§ Instructions to follow: Write back every entry exactly as it reads, with the pictures left behind.

[Transcribed page contents]
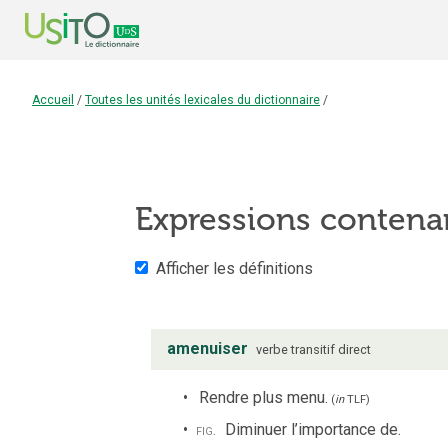
Accueil
/
Toutes les unités lexicales du dictionnaire
/
Expressions contena
Afficher les définitions
amenuiser
verbe
transitif direct
Rendre plus menu.
(
in
TLF
)
fig.
Diminuer l’importance de.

§ Solution for this task:
Accueil
/
Toutes les unités lexicales du dictionnaire
/
Expressions contena
Afficher les définitions
amenuiser
verbe
transitif direct
Rendre plus menu.
(
in
TLF
)
fig.
Diminuer l’importance de.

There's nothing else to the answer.